## Bounding box coordinate data
......

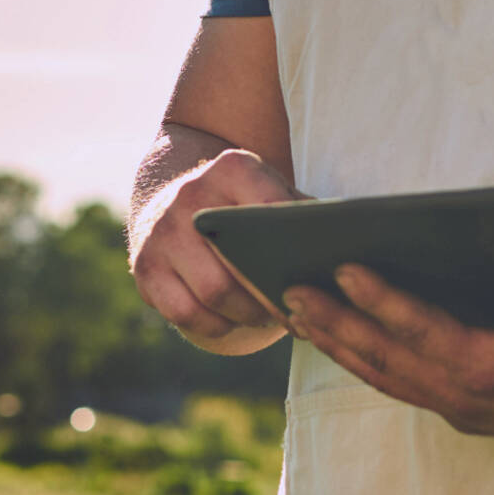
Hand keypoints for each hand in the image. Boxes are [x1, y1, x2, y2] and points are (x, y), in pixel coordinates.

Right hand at [130, 148, 304, 353]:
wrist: (169, 198)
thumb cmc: (239, 206)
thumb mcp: (270, 192)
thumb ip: (302, 214)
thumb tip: (348, 251)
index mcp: (232, 169)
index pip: (271, 211)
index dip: (296, 249)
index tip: (318, 277)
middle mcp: (190, 196)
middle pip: (239, 263)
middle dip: (273, 296)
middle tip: (297, 312)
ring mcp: (162, 234)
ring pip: (213, 294)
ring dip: (248, 315)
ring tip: (269, 318)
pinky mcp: (145, 269)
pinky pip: (187, 315)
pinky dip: (217, 326)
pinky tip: (234, 320)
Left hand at [282, 253, 493, 444]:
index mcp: (493, 372)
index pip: (423, 333)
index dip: (382, 302)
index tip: (344, 269)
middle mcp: (464, 398)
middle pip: (384, 359)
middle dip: (335, 324)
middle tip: (287, 288)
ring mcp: (455, 409)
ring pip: (381, 375)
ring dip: (336, 343)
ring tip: (293, 307)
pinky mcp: (454, 408)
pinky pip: (393, 381)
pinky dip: (359, 357)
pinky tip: (332, 330)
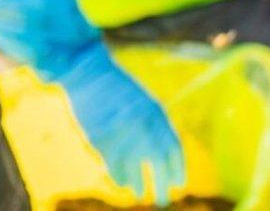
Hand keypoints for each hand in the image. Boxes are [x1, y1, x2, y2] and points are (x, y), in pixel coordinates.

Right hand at [58, 44, 183, 203]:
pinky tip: (124, 185)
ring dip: (139, 185)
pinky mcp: (99, 138)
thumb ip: (153, 125)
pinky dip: (119, 177)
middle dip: (163, 183)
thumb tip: (161, 154)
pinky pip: (112, 164)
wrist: (89, 73)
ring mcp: (120, 131)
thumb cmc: (117, 88)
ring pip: (133, 168)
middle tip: (165, 200)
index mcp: (156, 113)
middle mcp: (141, 124)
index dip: (178, 168)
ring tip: (143, 196)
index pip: (173, 148)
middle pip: (158, 161)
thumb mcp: (143, 103)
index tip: (180, 184)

......

## Assigned task
Output only the lines from the one with "thumb cmc: (117, 88)" through the last line of the entries above; please keep them exact.

## Answer space
thumb cmc: (117, 88)
ring pip: (133, 168)
middle tip: (165, 200)
index mcp: (156, 113)
middle mcp: (141, 124)
index dip: (178, 168)
ring tip: (143, 196)
index pip: (173, 148)
middle pip: (158, 161)
thumb mcp: (143, 103)
index tip: (180, 184)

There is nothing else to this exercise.